Our eyes see a man hanging dead upon a cross. Do you call that blessing? Satan asks. But what the eyes of faith see is the fulfillment of all the promises, for in the death of Jesus all the families of the earth are blessed. The promise to Abram comes to its fulfillment in Christ, who is given into death so that whoever believes in Him, as Abram did, should not perish, but have eternal life. God loved Abram because He loved the world, and One from the line of Abram would be the One to reverse the curse, to crush the serpent’s head, and to bring eternal blessings. He rises on the third day as the sign and seal that this promise is rock solid and true. Abram received this promise, still almost two thousand years in the future, and he believed. He received these invisible things as if he were holding them in his hands. That is what Satan misunderstands: through faith, we hold the promise already, even if we cannot see it.

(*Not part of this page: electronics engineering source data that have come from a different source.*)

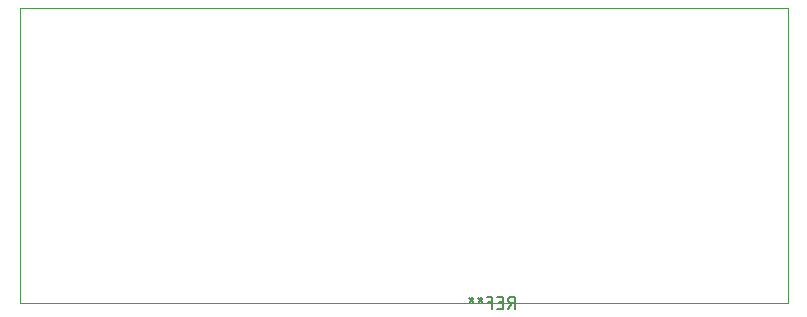
<source format=gbr>
%TF.GenerationSoftware,KiCad,Pcbnew,5.1.6-c6e7f7d~87~ubuntu18.04.1*%
%TF.CreationDate,2020-08-28T14:58:37-05:00*%
%TF.ProjectId,test_pcb,74657374-5f70-4636-922e-6b696361645f,rev?*%
%TF.SameCoordinates,Original*%
%TF.FileFunction,Legend,Bot*%
%TF.FilePolarity,Positive*%
%FSLAX46Y46*%
G04 Gerber Fmt 4.6, Leading zero omitted, Abs format (unit mm)*
G04 Created by KiCad (PCBNEW 5.1.6-c6e7f7d~87~ubuntu18.04.1) date 2020-08-28 14:58:37*
%MOMM*%
%LPD*%
G01*
G04 APERTURE LIST*
%ADD10C,0.120000*%
%ADD11C,0.150000*%
G04 APERTURE END LIST*
D10*
%TO.C,REF\u002A\u002A*%
X172520000Y-180140000D02*
X107520000Y-180140000D01*
X172520000Y-155140000D02*
X172520000Y-180140000D01*
X107520000Y-155140000D02*
X172520000Y-155140000D01*
X107520000Y-180140000D02*
X107520000Y-155140000D01*
D11*
X148853333Y-180592380D02*
X149186666Y-180116190D01*
X149424761Y-180592380D02*
X149424761Y-179592380D01*
X149043809Y-179592380D01*
X148948571Y-179640000D01*
X148900952Y-179687619D01*
X148853333Y-179782857D01*
X148853333Y-179925714D01*
X148900952Y-180020952D01*
X148948571Y-180068571D01*
X149043809Y-180116190D01*
X149424761Y-180116190D01*
X148424761Y-180068571D02*
X148091428Y-180068571D01*
X147948571Y-180592380D02*
X148424761Y-180592380D01*
X148424761Y-179592380D01*
X147948571Y-179592380D01*
X147186666Y-180068571D02*
X147520000Y-180068571D01*
X147520000Y-180592380D02*
X147520000Y-179592380D01*
X147043809Y-179592380D01*
X146520000Y-179592380D02*
X146520000Y-179830476D01*
X146758095Y-179735238D02*
X146520000Y-179830476D01*
X146281904Y-179735238D01*
X146662857Y-180020952D02*
X146520000Y-179830476D01*
X146377142Y-180020952D01*
X145758095Y-179592380D02*
X145758095Y-179830476D01*
X145996190Y-179735238D02*
X145758095Y-179830476D01*
X145520000Y-179735238D01*
X145900952Y-180020952D02*
X145758095Y-179830476D01*
X145615238Y-180020952D01*
%TD*%
M02*

</source>
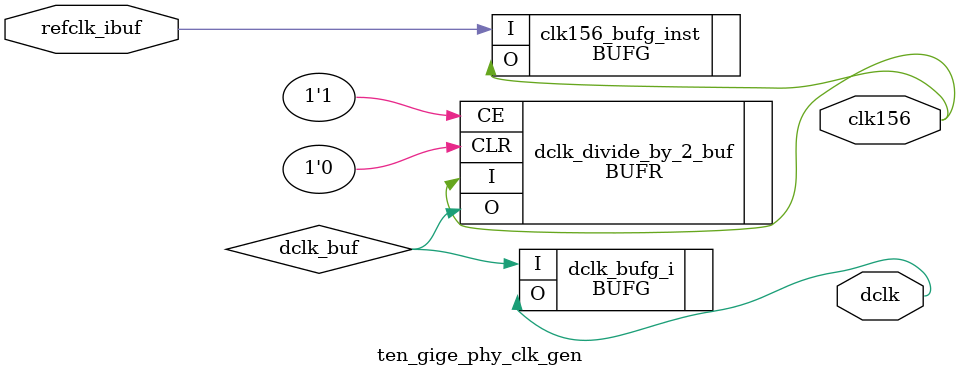
<source format=v>

module ten_gige_phy_clk_gen
(
   input refclk_ibuf,
   output clk156,
   output dclk
);

   wire dclk_buf;

   BUFG clk156_bufg_inst (
      .I (refclk_ibuf),
      .O (clk156)
   );

   // Dividing independent clock by 2 as source for DRP clock
   BUFR # (
      .BUFR_DIVIDE ("2")
   ) dclk_divide_by_2_buf (
      .I   (clk156),
      .O   (dclk_buf),
      .CE  (1'b1),
      .CLR (1'b0)
   );

   BUFG dclk_bufg_i (
      .I (dclk_buf),
      .O (dclk)
   );

endmodule




</source>
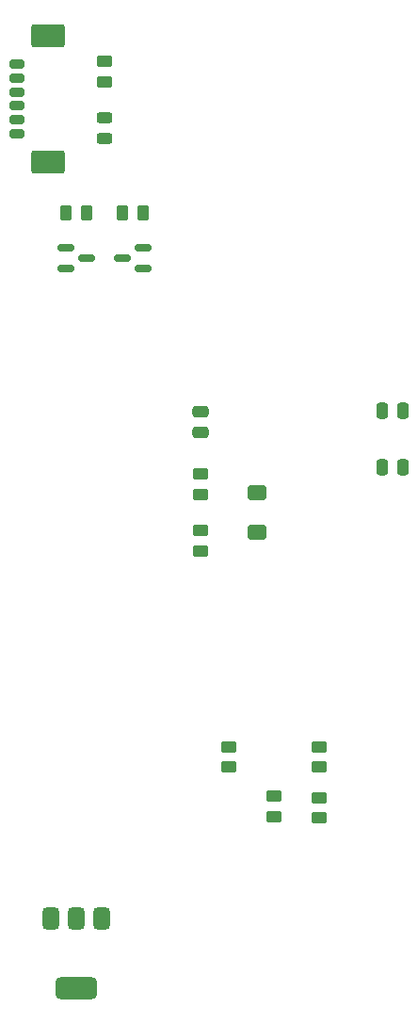
<source format=gbr>
%TF.GenerationSoftware,KiCad,Pcbnew,8.0.1*%
%TF.CreationDate,2024-10-28T19:37:41+01:00*%
%TF.ProjectId,ESP_01_MQTT,4553505f-3031-45f4-9d51-54542e6b6963,rev?*%
%TF.SameCoordinates,Original*%
%TF.FileFunction,Paste,Top*%
%TF.FilePolarity,Positive*%
%FSLAX46Y46*%
G04 Gerber Fmt 4.6, Leading zero omitted, Abs format (unit mm)*
G04 Created by KiCad (PCBNEW 8.0.1) date 2024-10-28 19:37:41*
%MOMM*%
%LPD*%
G01*
G04 APERTURE LIST*
G04 Aperture macros list*
%AMRoundRect*
0 Rectangle with rounded corners*
0 $1 Rounding radius*
0 $2 $3 $4 $5 $6 $7 $8 $9 X,Y pos of 4 corners*
0 Add a 4 corners polygon primitive as box body*
4,1,4,$2,$3,$4,$5,$6,$7,$8,$9,$2,$3,0*
0 Add four circle primitives for the rounded corners*
1,1,$1+$1,$2,$3*
1,1,$1+$1,$4,$5*
1,1,$1+$1,$6,$7*
1,1,$1+$1,$8,$9*
0 Add four rect primitives between the rounded corners*
20,1,$1+$1,$2,$3,$4,$5,0*
20,1,$1+$1,$4,$5,$6,$7,0*
20,1,$1+$1,$6,$7,$8,$9,0*
20,1,$1+$1,$8,$9,$2,$3,0*%
G04 Aperture macros list end*
%ADD10RoundRect,0.250000X0.250000X0.475000X-0.250000X0.475000X-0.250000X-0.475000X0.250000X-0.475000X0*%
%ADD11RoundRect,0.375000X-0.375000X0.625000X-0.375000X-0.625000X0.375000X-0.625000X0.375000X0.625000X0*%
%ADD12RoundRect,0.500000X-1.400000X0.500000X-1.400000X-0.500000X1.400000X-0.500000X1.400000X0.500000X0*%
%ADD13RoundRect,0.150000X-0.587500X-0.150000X0.587500X-0.150000X0.587500X0.150000X-0.587500X0.150000X0*%
%ADD14RoundRect,0.250000X0.450000X-0.262500X0.450000X0.262500X-0.450000X0.262500X-0.450000X-0.262500X0*%
%ADD15RoundRect,0.150000X0.587500X0.150000X-0.587500X0.150000X-0.587500X-0.150000X0.587500X-0.150000X0*%
%ADD16RoundRect,0.243750X0.456250X-0.243750X0.456250X0.243750X-0.456250X0.243750X-0.456250X-0.243750X0*%
%ADD17RoundRect,0.250000X-0.450000X0.262500X-0.450000X-0.262500X0.450000X-0.262500X0.450000X0.262500X0*%
%ADD18RoundRect,0.250000X-0.262500X-0.450000X0.262500X-0.450000X0.262500X0.450000X-0.262500X0.450000X0*%
%ADD19RoundRect,0.250000X-0.600000X0.400000X-0.600000X-0.400000X0.600000X-0.400000X0.600000X0.400000X0*%
%ADD20RoundRect,0.250000X-0.475000X0.250000X-0.475000X-0.250000X0.475000X-0.250000X0.475000X0.250000X0*%
%ADD21RoundRect,0.200000X0.450000X-0.200000X0.450000X0.200000X-0.450000X0.200000X-0.450000X-0.200000X0*%
%ADD22RoundRect,0.250001X1.249999X-0.799999X1.249999X0.799999X-1.249999X0.799999X-1.249999X-0.799999X0*%
G04 APERTURE END LIST*
D10*
%TO.C,C5*%
X153350000Y-81788000D03*
X151450000Y-81788000D03*
%TD*%
%TO.C,C4*%
X153350000Y-86868000D03*
X151450000Y-86868000D03*
%TD*%
D11*
%TO.C,U2*%
X126252000Y-127406000D03*
X123952000Y-127406000D03*
D12*
X123952000Y-133706000D03*
D11*
X121652000Y-127406000D03*
%TD*%
D13*
%TO.C,Q1*%
X123014500Y-67122000D03*
X123014500Y-69022000D03*
X124889500Y-68072000D03*
%TD*%
D14*
%TO.C,R2*%
X141732000Y-118260500D03*
X141732000Y-116435500D03*
%TD*%
D15*
%TO.C,Q2*%
X129969500Y-69022000D03*
X129969500Y-67122000D03*
X128094500Y-68072000D03*
%TD*%
D16*
%TO.C,D3*%
X126492000Y-57325500D03*
X126492000Y-55450500D03*
%TD*%
D17*
%TO.C,R6*%
X145796000Y-111967000D03*
X145796000Y-113792000D03*
%TD*%
D18*
%TO.C,R1*%
X123039500Y-64008000D03*
X124864500Y-64008000D03*
%TD*%
D19*
%TO.C,D4*%
X140208000Y-89182000D03*
X140208000Y-92682000D03*
%TD*%
D17*
%TO.C,R7*%
X137668000Y-111967000D03*
X137668000Y-113792000D03*
%TD*%
D14*
%TO.C,R5*%
X145796000Y-118364000D03*
X145796000Y-116539000D03*
%TD*%
%TO.C,R4*%
X126485000Y-52220500D03*
X126485000Y-50395500D03*
%TD*%
%TO.C,R9*%
X135128000Y-89304500D03*
X135128000Y-87479500D03*
%TD*%
D17*
%TO.C,R8*%
X135128000Y-92559500D03*
X135128000Y-94384500D03*
%TD*%
D20*
%TO.C,C3*%
X135128000Y-81854000D03*
X135128000Y-83754000D03*
%TD*%
D18*
%TO.C,R3*%
X128119500Y-64008000D03*
X129944500Y-64008000D03*
%TD*%
D21*
%TO.C,J7*%
X118662000Y-56886000D03*
X118662000Y-55636000D03*
X118662000Y-54386000D03*
X118662000Y-53136000D03*
X118662000Y-51886000D03*
X118662000Y-50636000D03*
D22*
X121412000Y-59436000D03*
X121412000Y-48086000D03*
%TD*%
M02*

</source>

We know, with absolute certainty, that Christ is coming on the Last Day in victory, and all of our enemies, all that threatens us, all that afflicts us in this world of sin, will be destroyed. With this promise, we can face each of the various maladies that attack us. Christ knows each affliction by name, and He will destroy each one when He takes you to Himself or on the Day of His return. On the Last Day, the promise to Abram will be fulfilled: “I will bless those who bless you, and Him who dishonors you I will curse.” Therefore, Christians live in this world as Abram did, in tents, not permanent housing, because we know that this is not our final home. We dwell in this world as strangers and exiles, conducting our business, serving our neighbor, but knowing who we are and knowing what this world is. This world is an inn, it is temporary housing; we know that in Christ we have a permanent homeland, we have eternal mansions prepared.
This promise is invisible—you can’t see the forgiveness of sins, after all!—but it’s more real than anything your eyes see, because this promise endures for eternity. Abram was called out of sin and idolatry by the grace of God, He was given a new birth to a new life; he was a wanderer who knew his true homeland. We are called out of sin and death by the washing of Baptism, we are given a new birth to a new life; we are wanderers who know the homeland that awaits us. In the waters of Baptism, you are made an exile in this world with a Promised Land ahead of you; you are given a homeland and a mansion in the new heavens and the new earth. You receive the blessing that God first promised to Abram, for God is faithful to His promises, even if we cannot see them. We live by faith, not by sight, and the eyes of faith see Jesus alone. In His Name, Amen.